- _Items from a dataset_
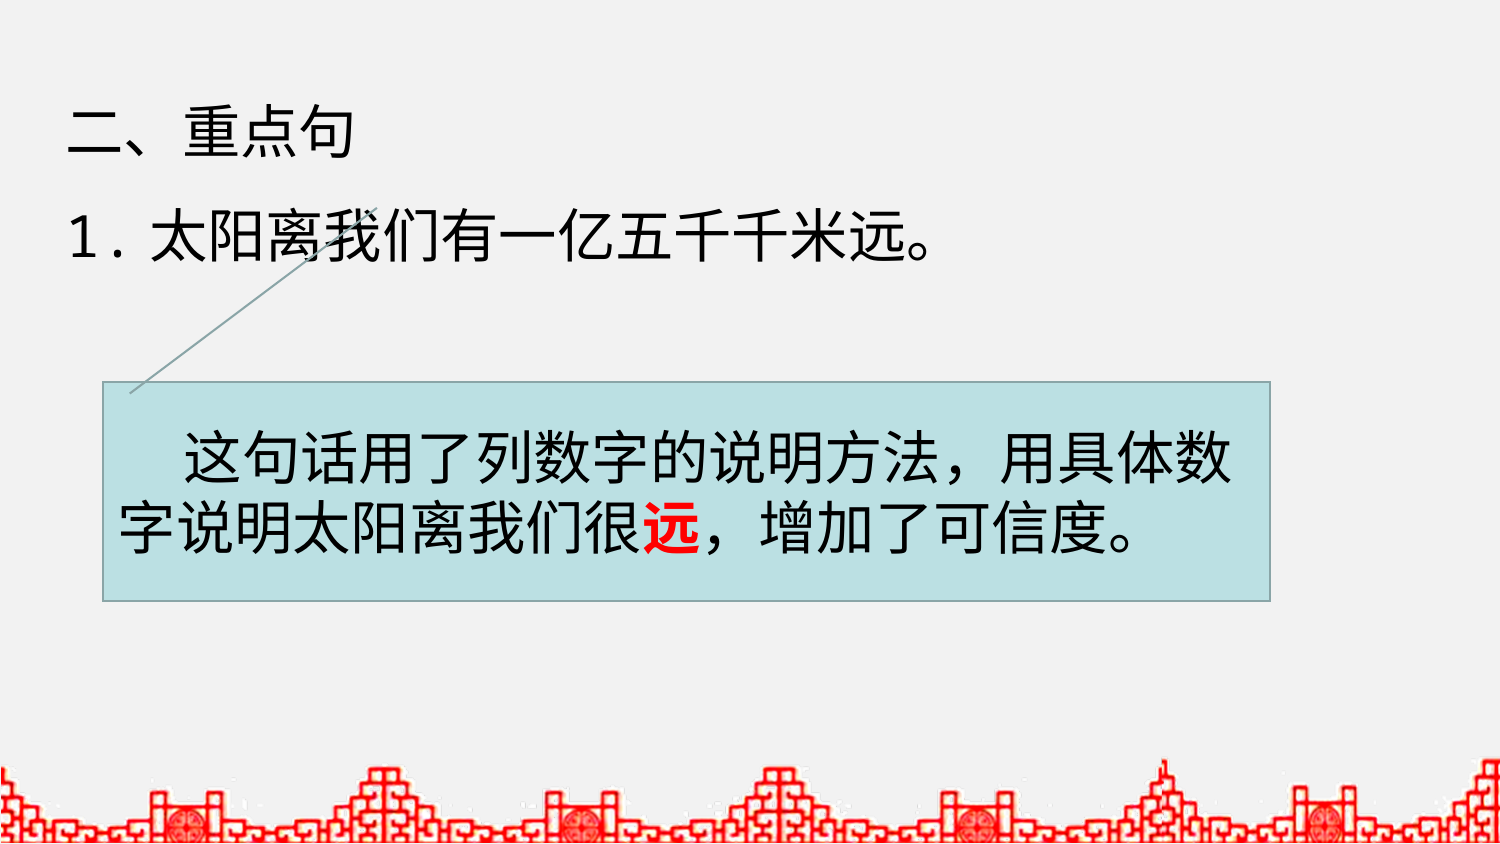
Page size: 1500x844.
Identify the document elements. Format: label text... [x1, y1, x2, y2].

text_box 1.太阳离我们有一亿五千千米远。 [50, 192, 1449, 277]
text_box 这句话用了列数字的说明方法，用具体数字说明太阳离我们很远，增加了可信度。 [102, 207, 1271, 602]
text_box 二、重点句 [51, 87, 372, 173]
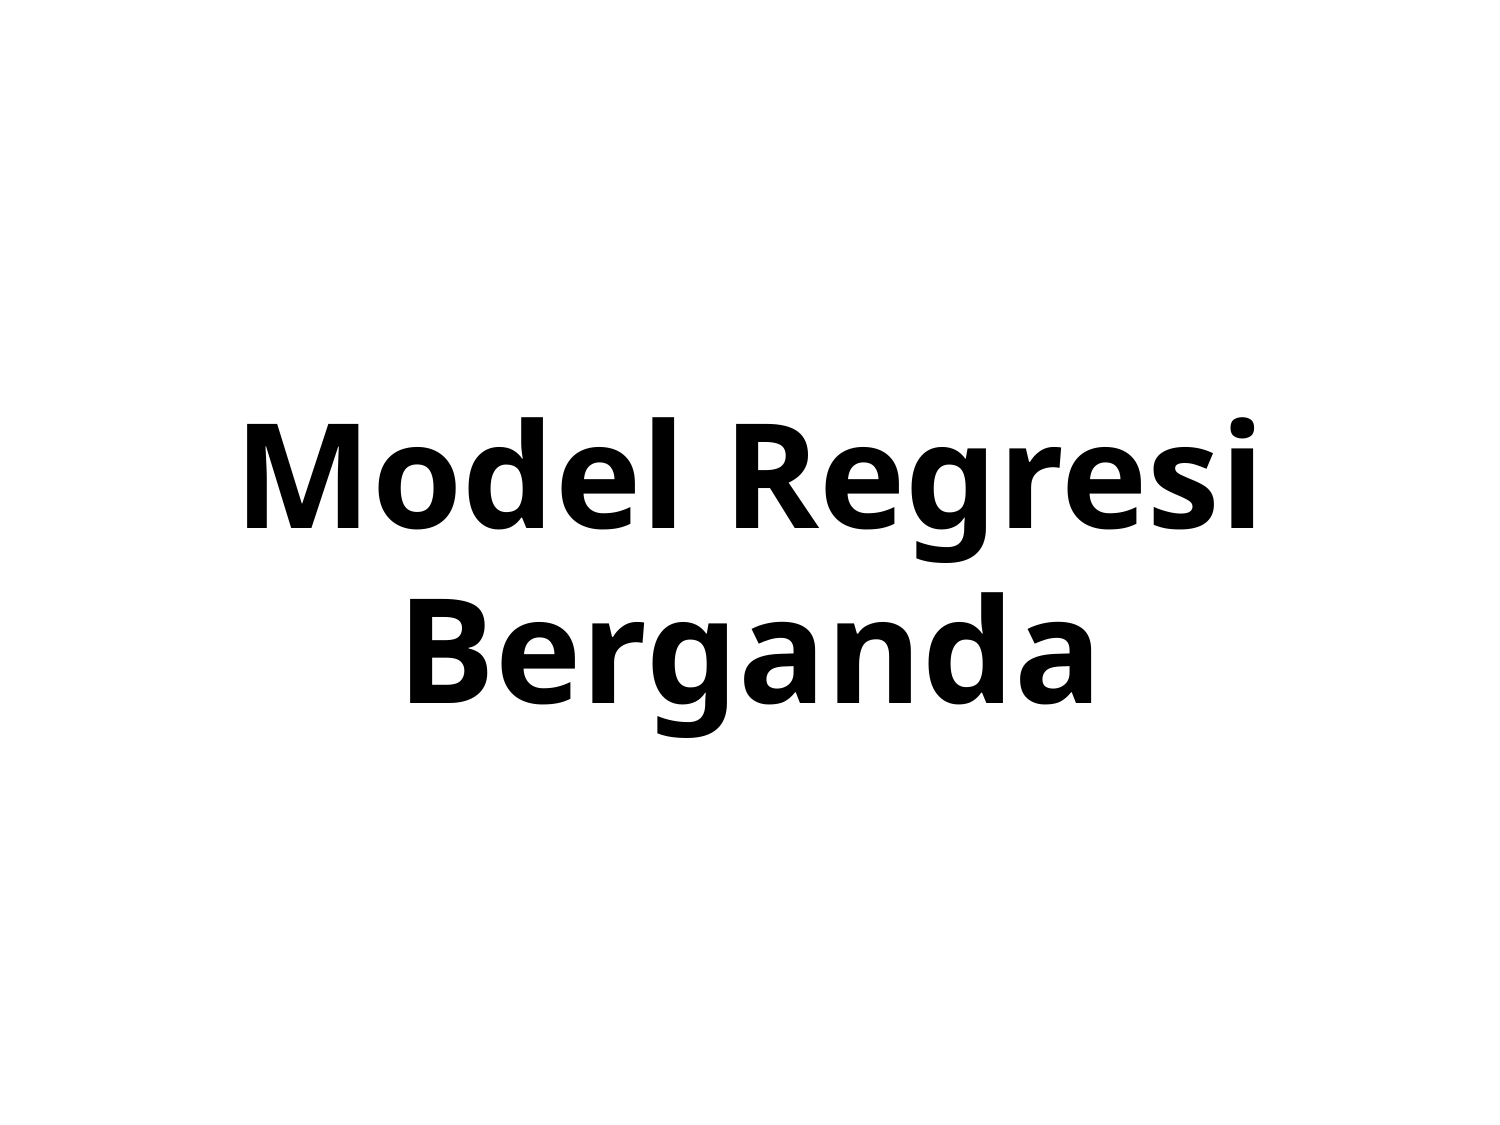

- _Problem statement_
Copy out all the data exactly; skip the pictures.

- _Reply to the task_
Page size: 1500x844.
Identify the document elements. Format: label text... [x1, y1, x2, y2].

text_box 1.太阳离我们有一亿五千千米远。 [50, 192, 1449, 277]
text_box 这句话用了列数字的说明方法，用具体数字说明太阳离我们很远，增加了可信度。 [102, 207, 1271, 602]
text_box 二、重点句 [51, 87, 372, 173]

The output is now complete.